Confucius tried to amass sufficient political power to found a new dynasty, as when he planned to accept an invitation from a rebel to "make a Zhou dynasty in the East" (Analects XV, 5).
As the common saying that Confucius was a "king without a crown" indicates, however, he never gained the opportunity to apply his ideas. He was expelled from states many times and eventually returned to his homeland to spend the last part of his life teaching.
The Analects of Confucius, the closest we have to a primary source for his thoughts, relates the discussions with his disciples in short sayings. This book contains a compilation of questions and answers, excerpts from conversations, and anecdotes from Confucius' life, but there is no account of a coherent system of thought.Unlike most Western philosophers, Confucius did not rely on deductive reasoning, the law of non-contradiction, logic, or proofs to convince his listeners.
Instead, he used tools of rhetoric such as analogy, aphorism and even tautology to explain his ideas. Most of the time these techniques were highly contextualised. For these reasons, Western readers might find his philosophy muddled or unclear. However, Confucius claimed that he sought "a unity all pervading" (Analects XV, 3) and that there was "one single thread binding my way together." (op. cit. IV, 15).
The first occurrences of a real Confucian system may have been created by his disciples or by the disciples of his disciples. During the philosophically fertile period of the Hundred Schools of Thought, great early figures of Confucianism such as Mencius and Xun Zi (not to be confused with Sun Zi) developed Confucianism into an ethical and political doctrine.
Both had to fight contemporary ideas and gain the ruler's confidence through argumentation and reasoning. Mencius gave Confucianism a fuller explanation of human nature, of what is needed for good government, of what morality is, and founded his idealist doctrine on the claim that human nature is essentially good.

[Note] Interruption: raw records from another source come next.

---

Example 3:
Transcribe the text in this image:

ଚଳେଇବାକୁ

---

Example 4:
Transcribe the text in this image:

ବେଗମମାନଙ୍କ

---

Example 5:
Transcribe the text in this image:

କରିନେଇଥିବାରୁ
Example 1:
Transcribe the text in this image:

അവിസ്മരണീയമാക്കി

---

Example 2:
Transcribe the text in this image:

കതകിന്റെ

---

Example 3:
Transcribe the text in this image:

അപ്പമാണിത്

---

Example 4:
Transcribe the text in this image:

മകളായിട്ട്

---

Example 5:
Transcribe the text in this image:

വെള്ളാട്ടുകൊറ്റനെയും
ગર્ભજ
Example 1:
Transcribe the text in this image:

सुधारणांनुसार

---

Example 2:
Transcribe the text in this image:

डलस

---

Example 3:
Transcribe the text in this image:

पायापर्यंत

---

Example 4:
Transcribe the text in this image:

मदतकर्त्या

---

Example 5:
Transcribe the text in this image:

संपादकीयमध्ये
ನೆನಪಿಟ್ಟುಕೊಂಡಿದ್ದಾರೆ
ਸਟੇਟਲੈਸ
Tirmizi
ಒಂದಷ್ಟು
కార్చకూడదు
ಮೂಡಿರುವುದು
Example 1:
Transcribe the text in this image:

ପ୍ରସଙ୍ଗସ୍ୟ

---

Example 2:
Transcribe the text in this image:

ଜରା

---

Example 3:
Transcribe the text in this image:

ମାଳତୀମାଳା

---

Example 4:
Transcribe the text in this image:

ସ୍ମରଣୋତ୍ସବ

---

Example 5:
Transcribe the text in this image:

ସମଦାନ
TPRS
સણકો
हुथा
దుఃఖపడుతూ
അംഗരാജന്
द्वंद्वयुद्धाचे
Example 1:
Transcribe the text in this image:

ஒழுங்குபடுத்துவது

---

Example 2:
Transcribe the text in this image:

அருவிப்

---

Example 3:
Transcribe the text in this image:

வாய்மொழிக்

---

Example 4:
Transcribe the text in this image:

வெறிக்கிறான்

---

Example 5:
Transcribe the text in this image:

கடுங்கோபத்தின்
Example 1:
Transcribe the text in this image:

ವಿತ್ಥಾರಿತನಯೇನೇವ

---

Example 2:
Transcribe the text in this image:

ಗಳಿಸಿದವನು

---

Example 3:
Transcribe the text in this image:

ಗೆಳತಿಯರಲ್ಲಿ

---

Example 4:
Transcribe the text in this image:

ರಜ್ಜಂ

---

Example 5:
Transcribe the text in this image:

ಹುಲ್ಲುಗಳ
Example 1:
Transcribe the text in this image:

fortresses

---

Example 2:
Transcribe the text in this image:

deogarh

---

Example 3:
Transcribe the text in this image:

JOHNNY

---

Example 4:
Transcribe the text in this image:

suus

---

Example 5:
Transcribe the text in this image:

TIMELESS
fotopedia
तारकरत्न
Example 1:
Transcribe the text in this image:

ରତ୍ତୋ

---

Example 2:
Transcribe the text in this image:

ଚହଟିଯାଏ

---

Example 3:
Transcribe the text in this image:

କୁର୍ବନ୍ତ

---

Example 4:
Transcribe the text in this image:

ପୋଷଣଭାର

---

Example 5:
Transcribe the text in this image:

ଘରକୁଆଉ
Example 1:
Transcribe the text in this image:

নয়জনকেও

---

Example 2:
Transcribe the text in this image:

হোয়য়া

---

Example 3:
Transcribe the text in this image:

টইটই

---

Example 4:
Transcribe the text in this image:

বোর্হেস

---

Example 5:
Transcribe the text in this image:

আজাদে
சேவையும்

Xun Zi opposed many of Mencius' ideas, and built a structured system upon the idea that human beings were essentially badand had to be educated and exposed to the rites (li), before being able to express their goodness.Some of Xun Zi's disciples, such as Han Feizi, became Legalists (a kind of law-based totalitarianism, quite distant from virtue-based Confucianism) and helped Qin Shi Huang to unify China under the strong state control of every human activity.
The culmination of Confucius' dream of unification and peace in China can therefore be argued to have come from Legalism, a school of thought almost diametrically opposed to his reliance on rites and virtue.